Mais quatre ans plus tard, des femmes continuent de découvrir ses effets secondaires: douleurs abdominales, fatigue chronique, maux de tête. Ce n’est qu’en début d’année qu’Irène a fait le rapprochement entre les douleurs qu’elle endure depuis dix ans et son implant.

"Je me suis rendue compte au fil du temps que j'avais implanté une bombe dans mon corps. C'est quelque chose qu'on a posé en nous parce qu'on aimait la vie, parce qu'on avait envie d'en jouir, avec un dispositif de contraception qui nous permettait d'avoir une sexualité épanouie. Et comme toutes les autres violences gynécologiques, ça nous rabote la vie."

"La procédure vise à démontrer que ces femmes ont été exposées à un risque"

Aujourd’hui, Irène prévoit de se faire retirer son implant, 30.000 femmes en France l’ont déjà fait. Et elle envisage d’engager des poursuites contre le laboratoire Bayer.

Une action collective a même été lancée par l’association R.E.S.I.S.T. qui nous a écrit et qui regroupe les femmes victimes. Mais la justice n’a pas suivi. Comme souvent dans ce type de dossier, il est difficile de prouver le lien entre l’implant et les effets secondaires.

Pas de quoi décourager les femmes de se battre. Comme nous vous le révélons, le laboratoire Bayer sera donc jugé par le tribunal judiciaire de Paris dans une semaine. 132 plaignantes réclament la reconnaissance d’un préjudice d’anxiété, défendues par Me Charles Joseph-Oudin.
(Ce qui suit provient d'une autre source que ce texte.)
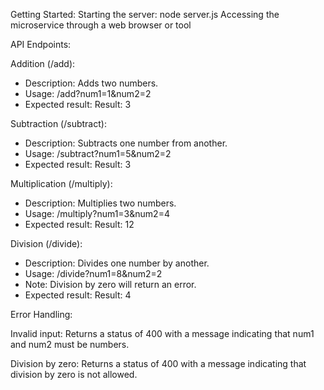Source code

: Getting Started:
Starting the server: node server.js
Accessing the microservice through a web browser or tool


API Endpoints:

Addition (/add):
- Description: Adds two numbers.
- Usage: /add?num1=1&num2=2
- Expected result: Result: 3

Subtraction (/subtract):
- Description: Subtracts one number from another.
- Usage: /subtract?num1=5&num2=2
- Expected result: Result: 3

Multiplication (/multiply):
- Description: Multiplies two numbers.
- Usage: /multiply?num1=3&num2=4
- Expected result: Result: 12

Division (/divide):
- Description: Divides one number by another.
- Usage: /divide?num1=8&num2=2
- Note: Division by zero will return an error.
- Expected result: Result: 4


Error Handling:

Invalid input: Returns a status of 400 with a message indicating that num1 and num2 must be numbers.

Division by zero: Returns a status of 400 with a message indicating that division by zero is not allowed.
"En réalité, cette procédure vise à démontrer que ces femmes ont été exposées à un risque. Qu'il se soit traduit ou non par des effets indésirables, il a au minimum engendré une inquiétude de développer des effets indésirables", explique-t-il à RMC

Que disent les pouvoirs publics?

Ce que réclament ces femmes qui nous ont alerté, c’est d’être mieux informées et mieux prises en charge. Nous avons contacté le ministère de la Santé, qui s’était engagé en septembre 2020 à lancer un protocole de recherche. Nous avons découvert que l’étude n’a toujours pas débuté et ne démarrera pas avant l’année prochaine.

Quant à Bayer, le laboratoire nous explique que le contraceptif a été retiré du marché pour des raisons commerciales et qu’il s’agit d’un dispositif sûr. Aux Etats-Unis, 39.000 patientes ont porté plainte contre Bayer, qui a signé un chèque d'1,6 milliard de dollars en 2020 pour éviter la justice.

Amélie Rosique et l'équipe de RMC s'engage pour vous (édité par J.A.)